On May 17 at Reading University, Gemma Hodgson from Qi Statistics ran an informative discussion workshop for the IFST SSG group on moving forwards with inferential statistics. The current p-value approach focuses on the chance of seeing data as extreme as generated in an experiment if there is really no difference in treatments, and often is based on a standard (but arbitrary?) cut-off of 5% significance (p<0.05).
Gemma took us through a quick history of significance testing (including a famous tea party in Cambridge resulting in Fisher’s exact test), leading into current discussions about the best way to present results and make conclusions.
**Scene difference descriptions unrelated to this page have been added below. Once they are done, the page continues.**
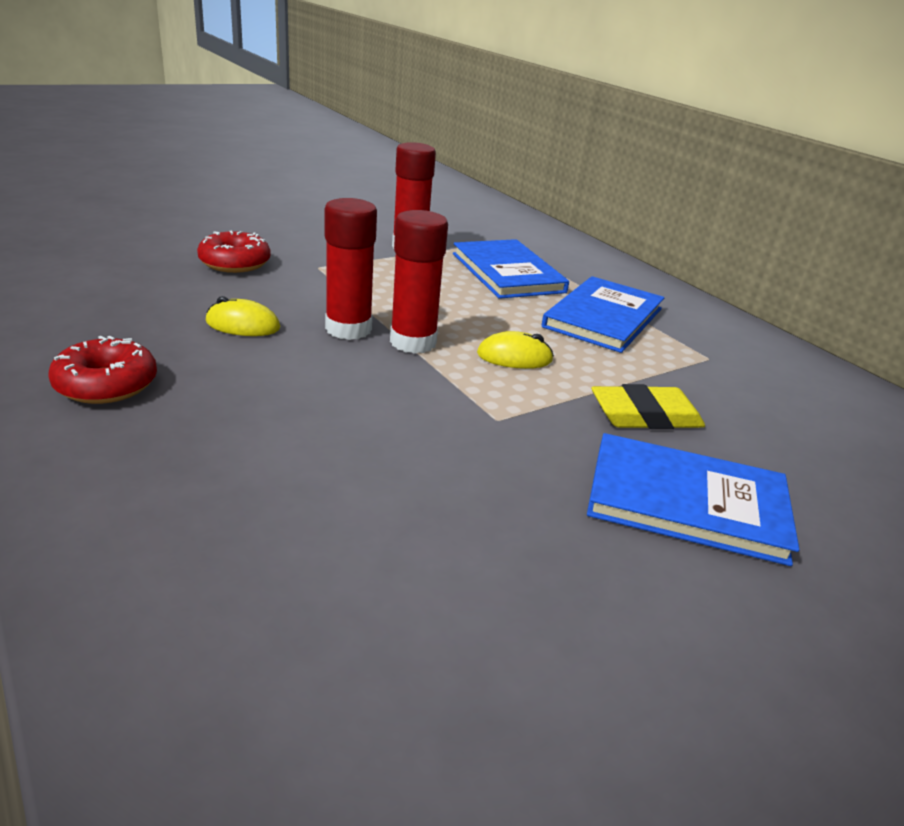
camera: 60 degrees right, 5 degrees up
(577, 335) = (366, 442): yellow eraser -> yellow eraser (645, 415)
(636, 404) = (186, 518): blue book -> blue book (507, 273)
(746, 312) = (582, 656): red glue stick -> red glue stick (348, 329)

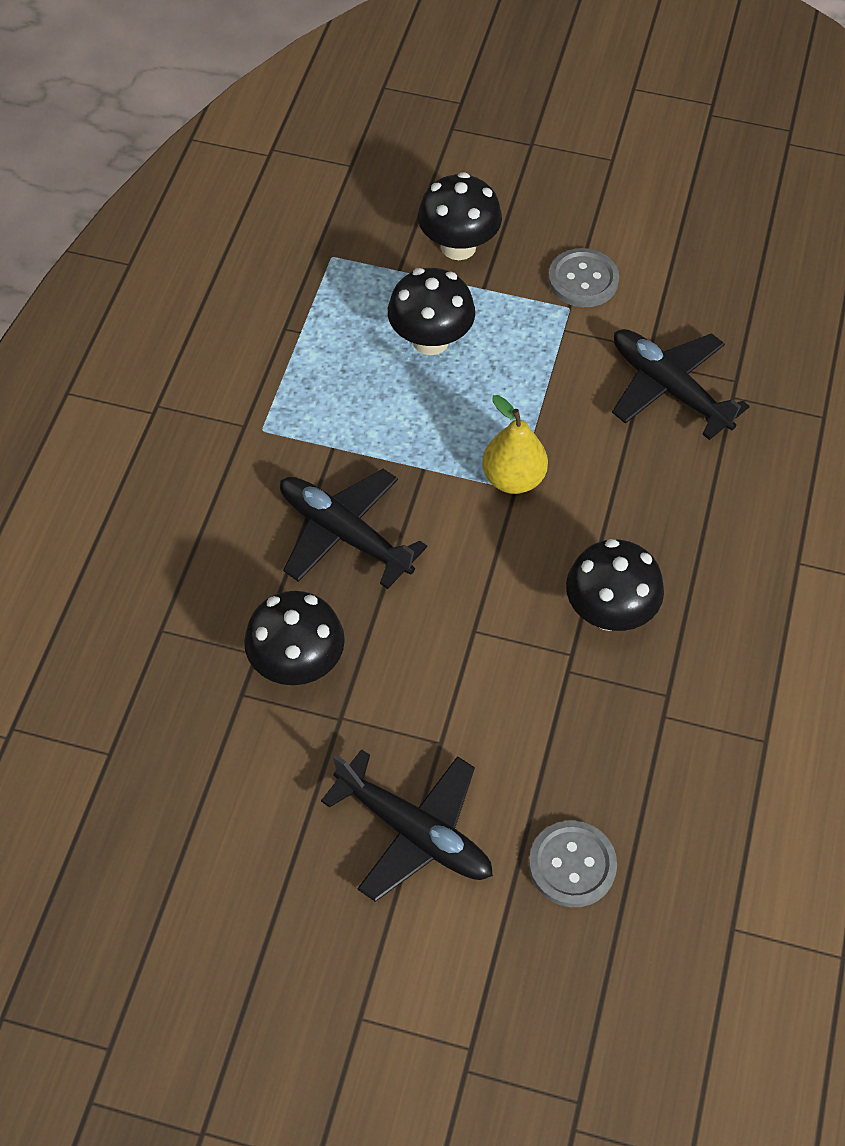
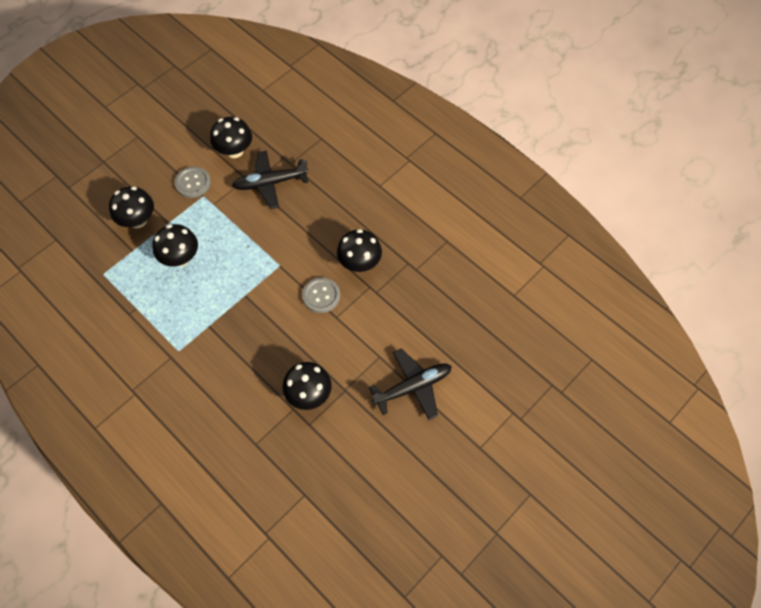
camera: 60 degrees left, 5 degrees up
(344, 534) = (257, 343): black plane -> none
(513, 478) = (274, 263): yellow pear -> none
(572, 865) = (459, 336): grey button -> grey button (321, 296)
(691, 303) = (234, 151): none -> black mushroom

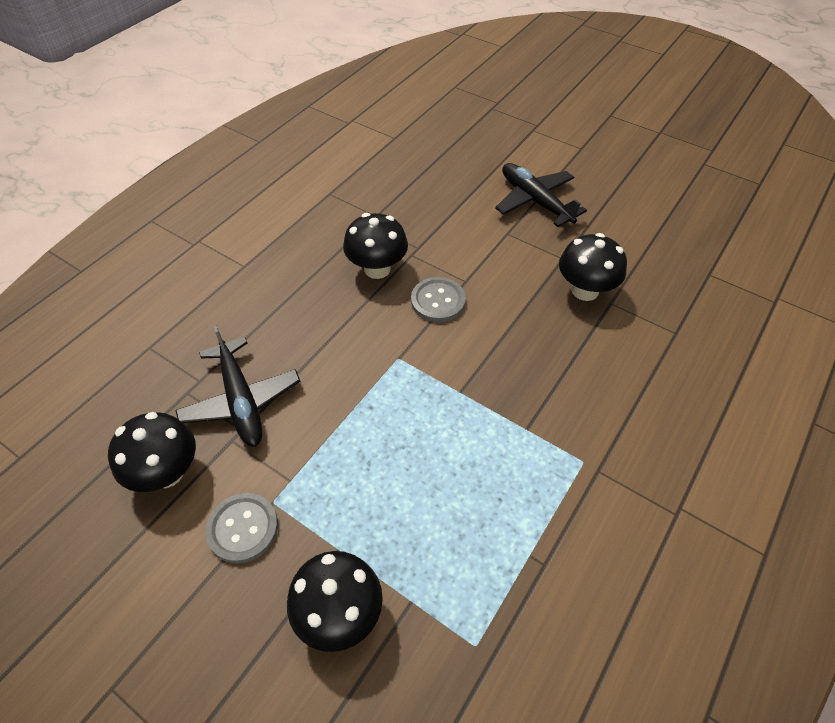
camera: 100 degrees left, 10 degrees down
(180, 258) = (411, 506): black mushroom -> none

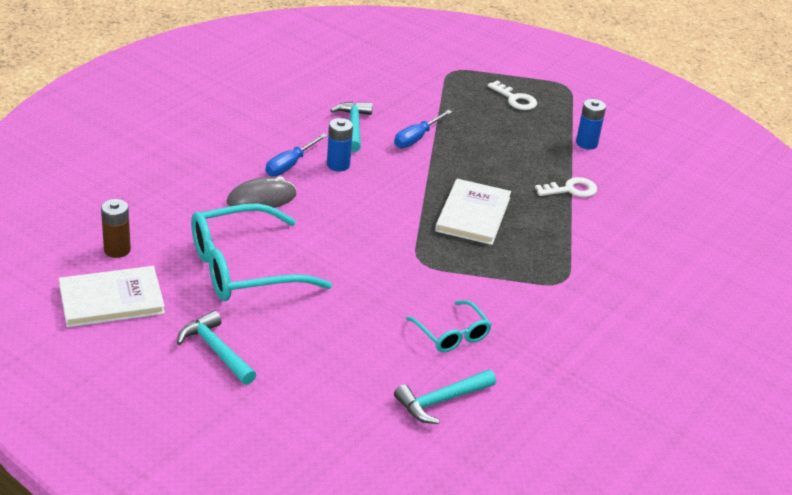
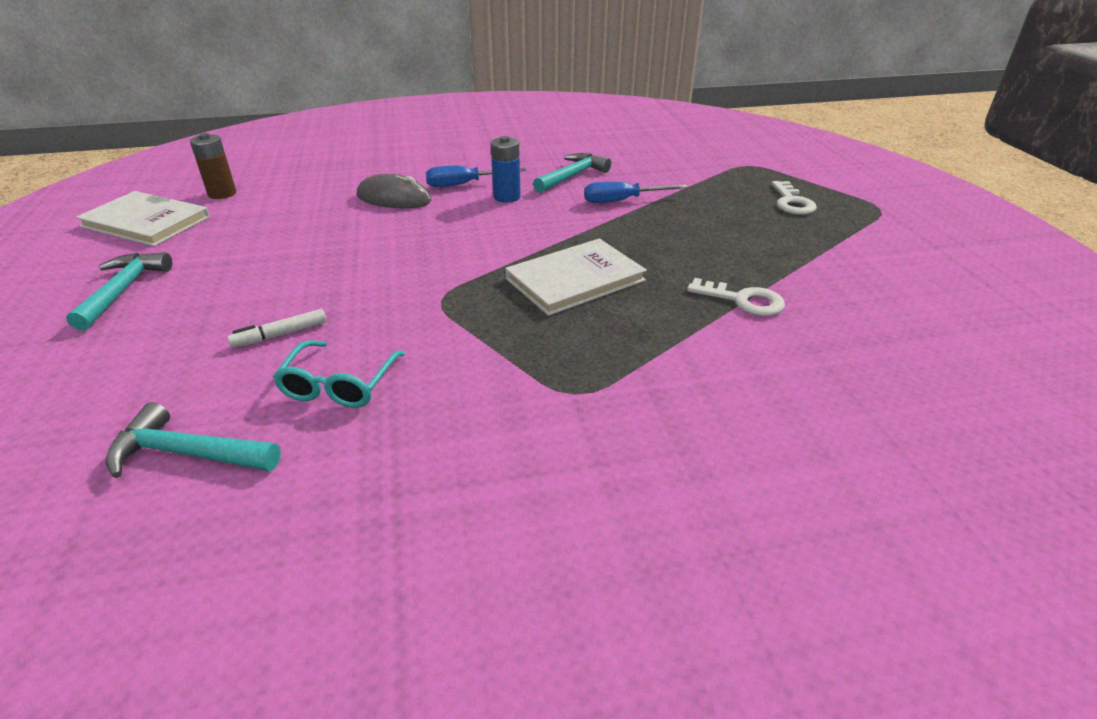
camera: 45 degrees right, 0 degrees up
(244, 268) = (278, 240): turquoise glasses -> none
(372, 326) = (280, 334): none -> white marker
(586, 143) = (834, 264): blue battery -> none

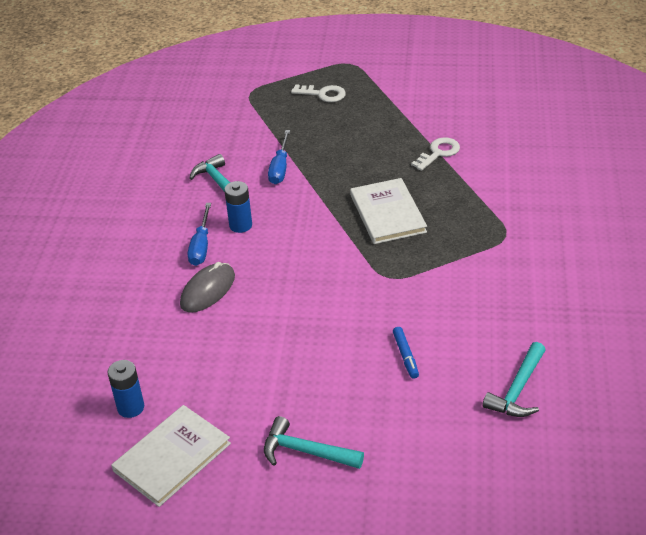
camera: 70 degrees left, 5 degrees up
(222, 193) = (131, 407): brown battery -> blue battery
(280, 334) = (405, 356): white marker -> blue marker
(339, 384) = (470, 327): turquoise glasses -> none

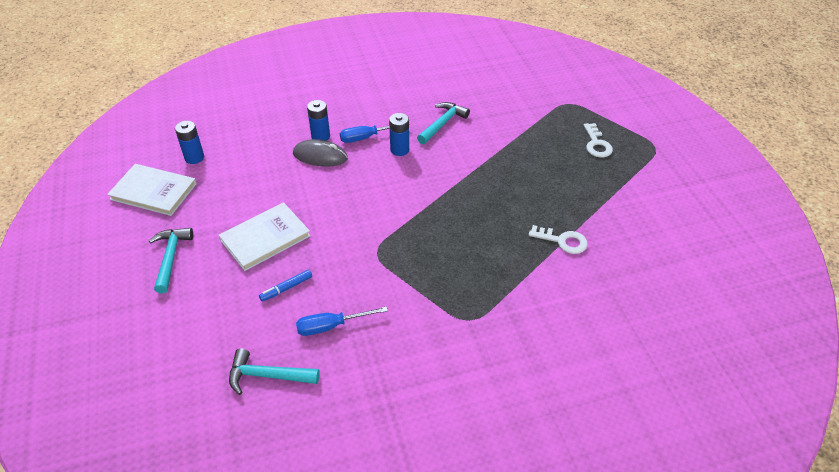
camera: 65 degrees right, 5 degrees up
(172, 283) = (320, 136): none -> blue battery
(280, 168) = (481, 149): blue screwdriver -> blue screwdriver (331, 326)
(388, 213) = (458, 229): white book -> white book (265, 238)

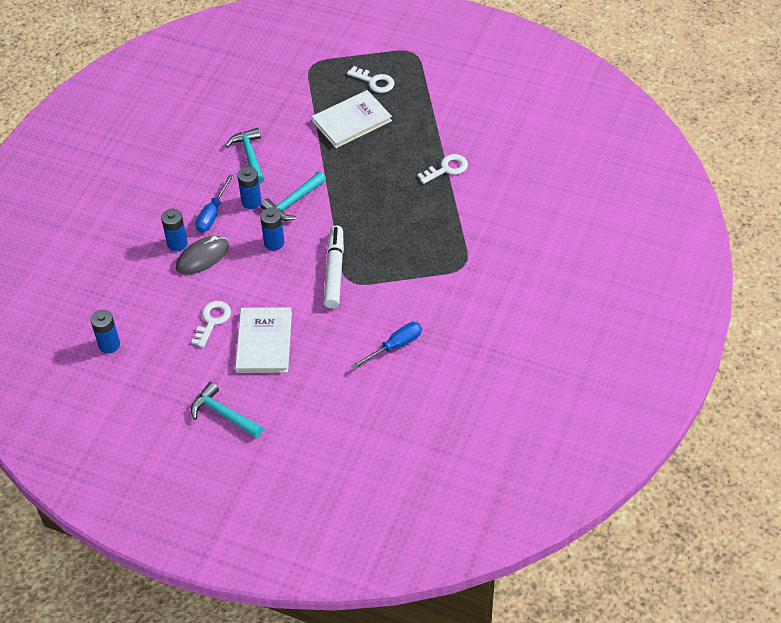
camera: 50 degrees left, 5 degrees up
(153, 191) = (125, 393): white book -> white book (352, 121)
(262, 196) = (212, 321): none -> white key
(267, 376) = (404, 406): turquoise hammer -> turquoise hammer (293, 202)
(286, 288) = (332, 354): blue marker -> none
(331, 326) = (395, 346): blue screwdriver -> blue screwdriver turned 150 degrees counterclockwise
(372, 185) = (274, 243): none -> blue battery
(377, 236) = (334, 271): none -> white marker

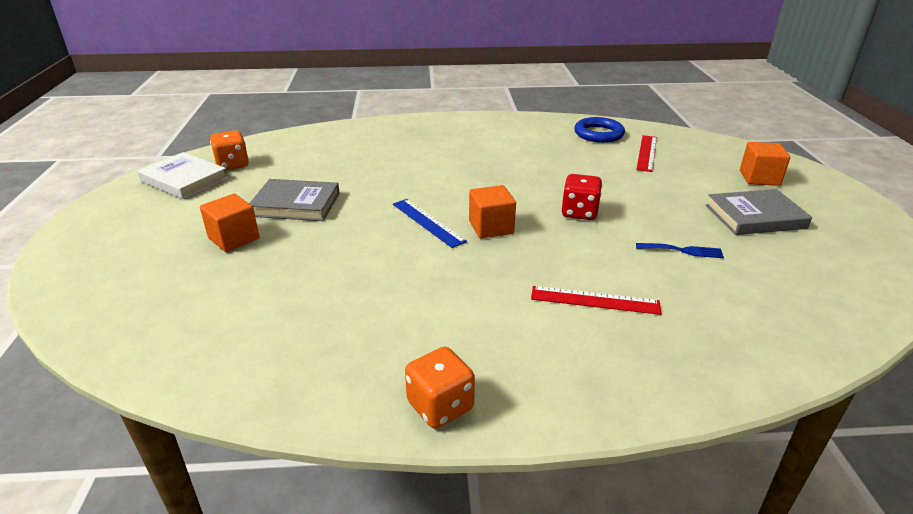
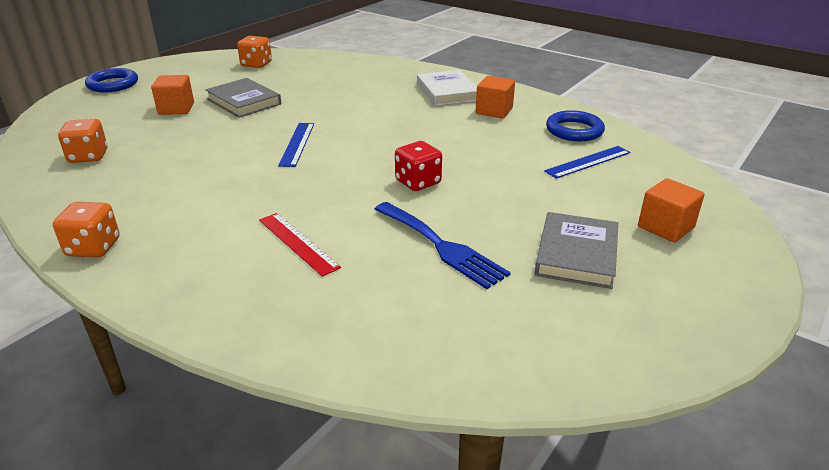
camera: 40 degrees right, 0 degrees up
(90, 243) = (113, 84): none -> blue ring
(184, 180) = (215, 65): white book -> white book (447, 92)
(234, 328) = (88, 156): none -> orange dice
(491, 227) = (331, 164): orange cube -> orange cube (494, 111)
(646, 153) = (588, 162): red ruler -> blue ruler
(683, 250) = (442, 246): blue fork -> blue fork, size x1.86
(755, 217) = (576, 254): grey book -> grey book turned 75 degrees clockwise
She explained how these topics are coming up in a range of disciplines and causing a stir in the statistical world, and funnily, that these sorts of debates are not really that new…
In summary, Gemma explained how over reliance on p-value can be misleading and/or lead to irrational decision making. We need to also consider effect size, context and prior information. We should be asking questions before starting an experiment such as:
What sort of results might we expect to see and why?
What size of effect is important?
How much evidence/confidence is needed to confirm we are seeing an effect?
We were treated to some highly relevant and topical examples …
Moving forwards, if we consider what effect size is important and run preliminary experiments to estimate variability, decisions can be made about sample size that ensure the design of the experiment is robust. Setting up studies to correlate consumer behaviour or preference to scale effects would help guide the efficient design and use of data from internal sensory studies. In terms of reporting, how can we move on from p-values? Presenting confidence intervals and highlighting best and worst-case scenarios (put more emphasis on size/importance of effect and precision of the data), and very importantly, discussing if results are within expected trends given the science/background to the project, can both help.
And possibly we can start to consider Bayesian approaches which use past knowledge in a formal way to create an a-priori distribution. Then data generated in current experiments is formally combined to create a new updated distribution from which we can define 'credible' intervals – a more intuitive interval than the frequentist 95% confidence interval. All the data is used in Bayesian statistical models, which have become more possible and popular recently because of increases in computer power, more accessible software and the acknowledgement of the role that context and complexity play.
Although those attending the discussion forum thought time constraints and the need to work to clear action standards could pose some resistance to moving on from a reliance on p-value in their organisations, Gemma suggested taking a softly, softly approach; and to start to introduce data in different ways and raise key questions when research projects are commissioned, whilst also delivering the p-values the clients expect to see. Good advice and a stimulating session – thank you Gemma!
Carol Raithatha, Carol Raithatha Limited